Google Play Store in-app purchases jump 700 percent in one year


We’ve been reporting left and right on all the innovations that Google has been introducing the last few days at its annual I/O conference. But yesterday, as Engadget reports, the conglomerate revealed some information that should get any app developer excited and eager to start capitalizing on their next, big app creation.

In the last year, Google’s Play Store has seen tremendous growth in the in-app sales. How big, you ask? According to today’s session, they have grown by a staggering 700 percent. People are finally getting comfortable paying for content inside an app.

Not only have in-app sales grown, but Google Subscriptions, which only launched a year ago, have doubled revenue each of the last four quarters. Even apps that are free to download at first are climbing to the top of the most profitable Android app list, thanks to the income being generated when users opt to subscribe … for a fee.

While both methods of earning money are proving to be profitable, Google reminds developers that in-app purchases are still leading the pack, and suggests that those creating new apps should strongly consider focusing on free apps that allow for in-app purchases. The theory behind that being that you must first get a user to love your game, and then you can more easily convince them to spend money on it. It’s a swap from the traditional up-front purchase model that has driven gaming for the last 30 years.
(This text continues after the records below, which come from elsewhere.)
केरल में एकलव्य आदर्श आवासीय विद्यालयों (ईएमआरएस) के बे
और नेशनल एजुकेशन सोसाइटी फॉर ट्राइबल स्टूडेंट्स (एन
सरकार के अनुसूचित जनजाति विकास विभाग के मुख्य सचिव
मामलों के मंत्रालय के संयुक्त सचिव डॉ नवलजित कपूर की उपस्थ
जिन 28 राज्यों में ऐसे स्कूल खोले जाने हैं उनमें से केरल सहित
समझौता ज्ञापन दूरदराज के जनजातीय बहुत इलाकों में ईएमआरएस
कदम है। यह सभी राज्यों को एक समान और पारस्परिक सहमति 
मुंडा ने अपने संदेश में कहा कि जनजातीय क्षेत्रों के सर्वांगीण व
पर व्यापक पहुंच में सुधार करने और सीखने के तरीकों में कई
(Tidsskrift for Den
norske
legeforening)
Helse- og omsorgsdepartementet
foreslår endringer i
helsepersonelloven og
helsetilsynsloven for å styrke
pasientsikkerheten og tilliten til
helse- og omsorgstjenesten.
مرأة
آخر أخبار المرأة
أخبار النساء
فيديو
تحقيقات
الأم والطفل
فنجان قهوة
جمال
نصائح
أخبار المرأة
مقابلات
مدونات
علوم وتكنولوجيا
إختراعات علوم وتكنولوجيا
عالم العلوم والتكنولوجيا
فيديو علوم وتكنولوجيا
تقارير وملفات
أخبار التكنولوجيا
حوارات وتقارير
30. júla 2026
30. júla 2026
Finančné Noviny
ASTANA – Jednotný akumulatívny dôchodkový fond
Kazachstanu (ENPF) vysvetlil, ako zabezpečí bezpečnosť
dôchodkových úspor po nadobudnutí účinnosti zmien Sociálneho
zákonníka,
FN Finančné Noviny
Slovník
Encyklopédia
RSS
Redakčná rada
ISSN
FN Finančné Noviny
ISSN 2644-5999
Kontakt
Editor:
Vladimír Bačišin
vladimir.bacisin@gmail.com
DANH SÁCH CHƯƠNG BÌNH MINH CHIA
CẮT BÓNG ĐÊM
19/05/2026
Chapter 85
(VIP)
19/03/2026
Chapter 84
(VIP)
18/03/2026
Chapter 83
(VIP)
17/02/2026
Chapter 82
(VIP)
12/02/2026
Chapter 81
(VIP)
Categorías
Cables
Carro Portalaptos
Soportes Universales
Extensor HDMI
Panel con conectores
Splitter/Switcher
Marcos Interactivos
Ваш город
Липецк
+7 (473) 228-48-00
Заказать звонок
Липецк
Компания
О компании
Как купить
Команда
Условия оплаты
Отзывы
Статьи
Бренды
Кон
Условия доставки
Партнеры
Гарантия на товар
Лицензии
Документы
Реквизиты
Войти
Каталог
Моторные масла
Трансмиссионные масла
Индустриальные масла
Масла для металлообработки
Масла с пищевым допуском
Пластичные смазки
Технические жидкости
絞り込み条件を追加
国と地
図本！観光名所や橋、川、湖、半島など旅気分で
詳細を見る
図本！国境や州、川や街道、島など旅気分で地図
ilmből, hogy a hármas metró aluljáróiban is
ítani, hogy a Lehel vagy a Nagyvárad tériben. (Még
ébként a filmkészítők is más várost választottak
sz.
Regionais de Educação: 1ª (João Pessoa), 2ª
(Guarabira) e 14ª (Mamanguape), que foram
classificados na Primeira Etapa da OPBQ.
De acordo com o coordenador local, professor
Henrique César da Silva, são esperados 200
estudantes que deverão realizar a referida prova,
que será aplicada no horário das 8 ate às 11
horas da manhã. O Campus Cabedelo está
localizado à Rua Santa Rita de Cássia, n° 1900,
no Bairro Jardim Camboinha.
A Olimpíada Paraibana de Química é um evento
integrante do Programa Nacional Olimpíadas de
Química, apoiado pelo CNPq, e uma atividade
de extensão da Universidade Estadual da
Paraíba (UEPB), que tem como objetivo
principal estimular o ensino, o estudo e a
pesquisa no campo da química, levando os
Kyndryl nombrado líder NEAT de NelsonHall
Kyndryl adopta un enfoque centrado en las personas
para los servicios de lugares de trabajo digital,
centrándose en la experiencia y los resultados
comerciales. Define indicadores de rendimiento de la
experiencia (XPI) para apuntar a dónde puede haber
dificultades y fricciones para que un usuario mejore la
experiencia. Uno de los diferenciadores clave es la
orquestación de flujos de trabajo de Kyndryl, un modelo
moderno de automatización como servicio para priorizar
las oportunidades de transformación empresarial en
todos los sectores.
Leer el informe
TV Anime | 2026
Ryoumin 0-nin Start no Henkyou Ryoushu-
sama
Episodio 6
Another suggestion from Google to developers: focus on tablet apps, if looking to increase user spending. People are 1.7 times more likely to spend money on an tablet app over a smartphone app. In addition, developers are advised to stay current, particularly with all of the new functions Google displayed this week; when apps are up-to-date with the latest and greatest, users are 2.2 times as likely to spend.

It’s clear that Google wants to help developers learn how best to monetize their apps, and why shouldn’t it? Google gets a cut of earnings, so it’s in the company’s favor.